Di falle di sicurezza se ne scoprono da anni, e di ogni genere. Quella che, però, è emersa nei giorni scorsi è stata definita, da un esperto di sicurezza del Consiglio Atlantico, come un “problema senza precedenti“, in grado di coinvolgere ogni prodotto informatico realizzato negli ultimi 20 anni, con grave nocumento per la nostra privacy.
Nello specifico, qualche giorno fa, il team di ricerca del Google Project Zero, poi coadiuvato da altri esperti, ha scoperto due vulnerabilità, ribattezzate “Meltdown” e “Spectre”, in grado di sfruttare l’architettura di tutti i processori, che per i loro calcoli sfruttano una memoria integrata e, per migliorare le loro prestazioni, anticipano i calcoli necessari prima ancora di ricevere istruzioni in merito (“esecuzione speculativa“). Un software malevolo che sfruttasse tali falle di sicurezza potrebbe leggere le password dell’utente, acquisire le chiavi di decriptazione per decodificarne le comunicazioni, e sottrarre – senza avvisaglia alcuna – ogni tipo di documento, tra cui anche mail e fotografie.

# COSE DA FARE
[1] Ricopia parola per parola il brano sulle falle dei processori, da "Di falle di" fino a "la nostra privacy." compreso.
[2] Rispondi a queste domande sul brano sulle falle dei processori:
(a) Quali nomi sono stati dati alle due vulnerabilità?
(b) Quale team di ricerca le ha scoperte?
(c) Come si chiama il fatto che i processori anticipano i calcoli prima di ricevere istruzioni?

# ESTRATTO DEI DATI
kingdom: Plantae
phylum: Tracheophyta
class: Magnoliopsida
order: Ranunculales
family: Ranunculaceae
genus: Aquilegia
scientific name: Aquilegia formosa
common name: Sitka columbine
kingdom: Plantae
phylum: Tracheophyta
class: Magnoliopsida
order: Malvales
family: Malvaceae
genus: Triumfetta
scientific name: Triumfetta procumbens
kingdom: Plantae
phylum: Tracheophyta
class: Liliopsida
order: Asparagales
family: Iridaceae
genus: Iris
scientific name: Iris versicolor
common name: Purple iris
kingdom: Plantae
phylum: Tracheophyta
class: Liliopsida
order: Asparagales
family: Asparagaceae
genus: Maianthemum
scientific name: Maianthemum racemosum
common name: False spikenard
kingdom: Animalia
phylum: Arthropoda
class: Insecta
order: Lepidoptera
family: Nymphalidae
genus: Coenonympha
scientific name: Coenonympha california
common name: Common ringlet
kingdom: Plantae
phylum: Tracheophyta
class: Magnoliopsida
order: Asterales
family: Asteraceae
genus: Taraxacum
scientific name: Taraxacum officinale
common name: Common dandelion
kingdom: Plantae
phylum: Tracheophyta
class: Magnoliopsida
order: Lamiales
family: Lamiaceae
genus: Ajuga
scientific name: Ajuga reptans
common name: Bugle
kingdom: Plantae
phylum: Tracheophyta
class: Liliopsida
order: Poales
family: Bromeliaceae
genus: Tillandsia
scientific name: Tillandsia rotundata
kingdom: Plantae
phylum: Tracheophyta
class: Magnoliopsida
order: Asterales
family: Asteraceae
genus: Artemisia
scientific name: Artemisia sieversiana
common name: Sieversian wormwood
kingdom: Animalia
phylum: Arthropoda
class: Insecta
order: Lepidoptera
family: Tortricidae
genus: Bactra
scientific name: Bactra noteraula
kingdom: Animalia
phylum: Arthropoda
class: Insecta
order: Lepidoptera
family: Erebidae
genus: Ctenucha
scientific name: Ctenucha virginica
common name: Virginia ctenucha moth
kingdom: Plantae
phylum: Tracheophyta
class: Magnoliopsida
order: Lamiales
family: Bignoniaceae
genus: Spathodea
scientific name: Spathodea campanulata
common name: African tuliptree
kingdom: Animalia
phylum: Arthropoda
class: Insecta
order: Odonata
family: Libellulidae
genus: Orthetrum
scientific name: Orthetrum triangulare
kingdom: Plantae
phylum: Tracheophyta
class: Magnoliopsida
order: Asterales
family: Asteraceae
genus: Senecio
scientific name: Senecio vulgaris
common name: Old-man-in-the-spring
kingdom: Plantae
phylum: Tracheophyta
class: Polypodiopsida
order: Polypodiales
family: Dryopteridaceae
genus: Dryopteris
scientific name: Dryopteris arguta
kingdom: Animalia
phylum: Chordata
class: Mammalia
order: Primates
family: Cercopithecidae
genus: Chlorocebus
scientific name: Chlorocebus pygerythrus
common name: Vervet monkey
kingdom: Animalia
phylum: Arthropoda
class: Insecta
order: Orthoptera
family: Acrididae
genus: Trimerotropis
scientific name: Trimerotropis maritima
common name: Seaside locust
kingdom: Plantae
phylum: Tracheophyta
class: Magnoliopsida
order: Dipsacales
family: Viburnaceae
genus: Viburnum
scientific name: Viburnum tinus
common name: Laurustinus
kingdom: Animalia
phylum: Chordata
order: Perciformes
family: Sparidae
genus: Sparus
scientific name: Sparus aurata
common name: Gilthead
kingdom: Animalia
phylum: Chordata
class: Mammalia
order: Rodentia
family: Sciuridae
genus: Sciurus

# RISULTATI DEGLI ESERCIZI
[1]
Di falle di sicurezza se ne scoprono da anni, e di ogni genere. Quella che, però, è emersa nei giorni scorsi è stata definita, da un esperto di sicurezza del Consiglio Atlantico, come un “problema senza precedenti“, in grado di coinvolgere ogni prodotto informatico realizzato negli ultimi 20 anni, con grave nocumento per la nostra privacy.

[2]
(a) Meltdown e Spectre.
(b) Il team di ricerca del Google Project Zero.
(c) Esecuzione speculativa.